Wednesday, January 15, 2014

On the Road: NEBRASKA


In Alexander Payne’s Nebraska, an old man (Bruce Dern) in the early stages of aged confusion gets a piece of junk mail that says he has the chance to win $1 million. He thinks he’s won and needs to get from his Montana home to Lincoln, Nebraska (the mail’s return address) to claim his money. He’s all ready to walk there, seeing as he’s not well enough to drive and still hasn’t fixed up the busted pickup that’s been sitting in his garage for a decade. His younger of two grown sons (Will Forte) agrees to drive him, his older son (Bob Odenkirk) and wife (June Squibb) slowly shaking their heads at all this silliness. Forte calmly hears his mother’s objections as she asks why he won’t take her to see her sister instead of indulging his father’s figment of the imagination.

The dignity of the old man’s nonsense quest comes in simply allowing him a sense of purpose and good fortune, the removal of which would be awfully difficult anyway.
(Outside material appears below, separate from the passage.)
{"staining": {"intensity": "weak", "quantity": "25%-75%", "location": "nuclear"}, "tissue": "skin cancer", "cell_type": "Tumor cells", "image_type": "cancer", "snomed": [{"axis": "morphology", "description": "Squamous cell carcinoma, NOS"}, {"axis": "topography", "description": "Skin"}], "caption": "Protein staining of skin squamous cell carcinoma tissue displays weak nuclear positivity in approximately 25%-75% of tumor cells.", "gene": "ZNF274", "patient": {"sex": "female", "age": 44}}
Payne’s typical sweet-and-sour comic drama chops, on display in the likes of About Schmidt and The Descendents, serve Bob Nelson’s dryly observant road trip screenplay well as the man and his son stop off to see relatives along the way in domestic scenes so true I found myself thinking, I’ve been in those rooms! Conversation is terse, halting, transactional, loosely organized, understated, half-loving and half-prickly. My favorite exchange comes when Forte’s elderly aunt (Mary Louise Wilson) says his uncle’s foot’s been bothering him again. There’s a long pause before the man (Rance Howard) simply says, “Naw. Just hurts.”

It’s all so sharply moving and funny that by the time it concludes with a fuzzy and generous sense of tough Midwestern sentimentality, it’s very nearly earned. The resolution comes not so much from plot or a change in circumstance, but from a simple act of dignity allowed an old man who appreciates it with as much stoic befuddlement as he can be. Dern’s performance is real and creaky a picture of low-level confusion and unshakable delusion. Forte’s a fine low-key foil, exasperated by his father’s unshakable misunderstanding, but so full of loving affection that he’d rather protect his father from those circling to get a piece of the nonexistent prize and shelter him from those who’d make fun of the truth. That just might be a losing battle.

The ensemble – from Odenkirk and Squibb to the myriad small town relatives and acquaintances, including Stacy Keach with perfectly pitched arrogance – is so fully real and convincing there’s hardly a false note among them. Their dialogue is funny in the way your relatives (mileage with this comparison may vary) are funny, with unexpected detours, sudden surprise revelations presented matter-of-factly, conversational roundabouts, and wondrous colloquialisms. The false notes ring softly in the script as it falls into predictable road trip patterns and there’s scarcely a surprise on a story level. That kept it a tad on the narratively uninvolving side for me. The milieu is presented with such clarity and truth, the plot mechanics feel at times like nothing less than an unwelcome intrusion. But the characters feel so real that when the movie was at its best, I hardly cared. Nebraska is as prickly and unhurried as its characters, filmed in bracing black and white that casts it all in a fading glory. The past, endlessly picked and poked by being in old places with old relatives, may be gone, but there’s still dignity in allowing the old man to believe he’s rich. With a son like that, who is to say he isn’t?